Records from a collection »
----
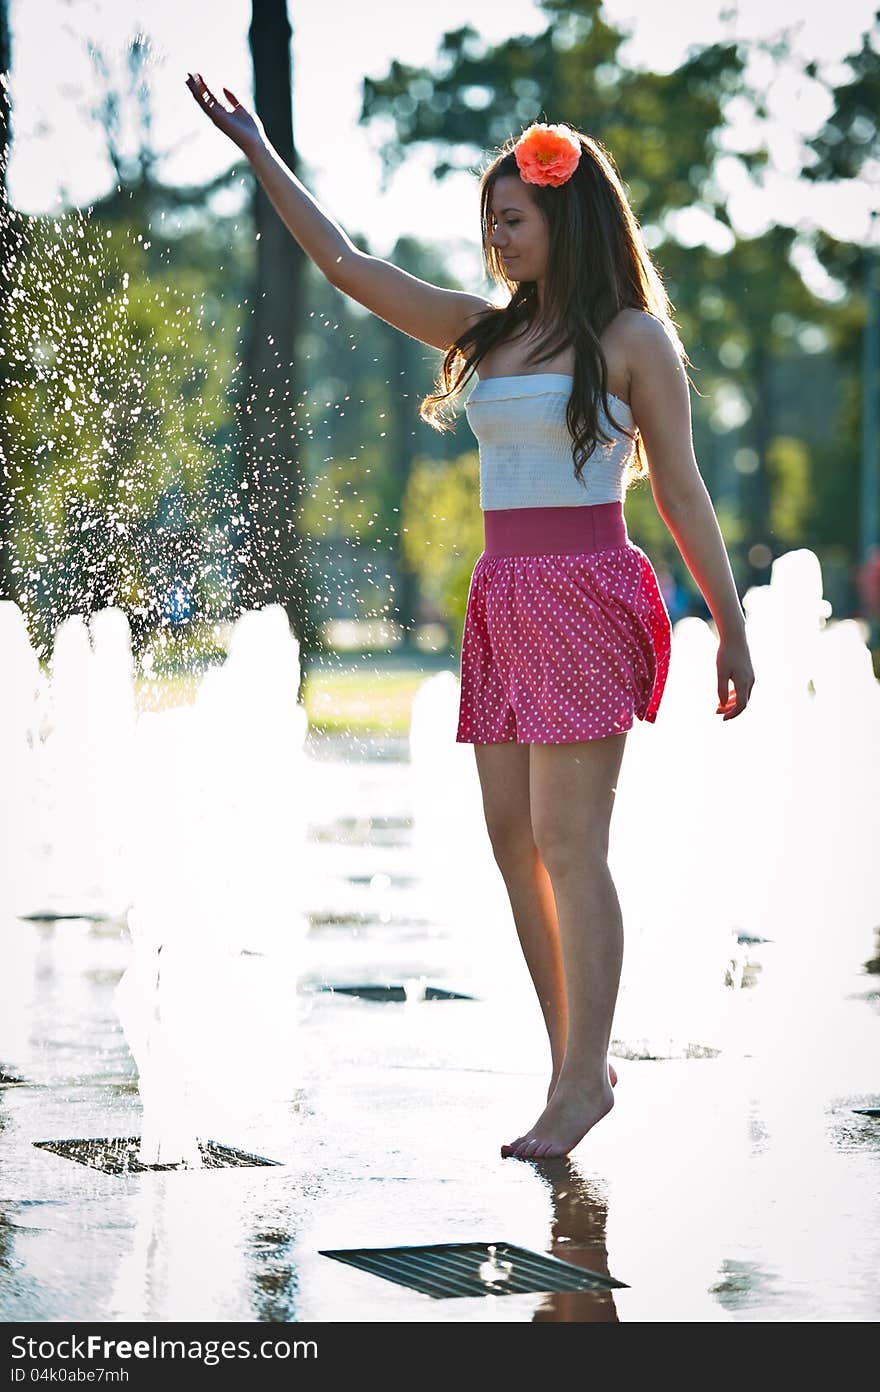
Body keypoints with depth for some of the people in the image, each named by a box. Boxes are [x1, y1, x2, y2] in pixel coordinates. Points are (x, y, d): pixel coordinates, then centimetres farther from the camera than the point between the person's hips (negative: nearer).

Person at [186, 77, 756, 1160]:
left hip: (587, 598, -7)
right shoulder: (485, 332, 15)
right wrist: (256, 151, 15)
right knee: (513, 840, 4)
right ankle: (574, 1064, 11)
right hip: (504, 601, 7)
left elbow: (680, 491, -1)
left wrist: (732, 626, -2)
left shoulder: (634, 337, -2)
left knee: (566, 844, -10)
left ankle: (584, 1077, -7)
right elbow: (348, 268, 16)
----
Task item » Set down no line except those from the one with "left wrist: (732, 626, -2)" to the last line of the data, inclusive, each exactly as written.

Answer below »
left wrist: (732, 626, -2)
left shoulder: (634, 337, -2)
left knee: (566, 844, -10)
left ankle: (584, 1077, -7)
right elbow: (348, 268, 16)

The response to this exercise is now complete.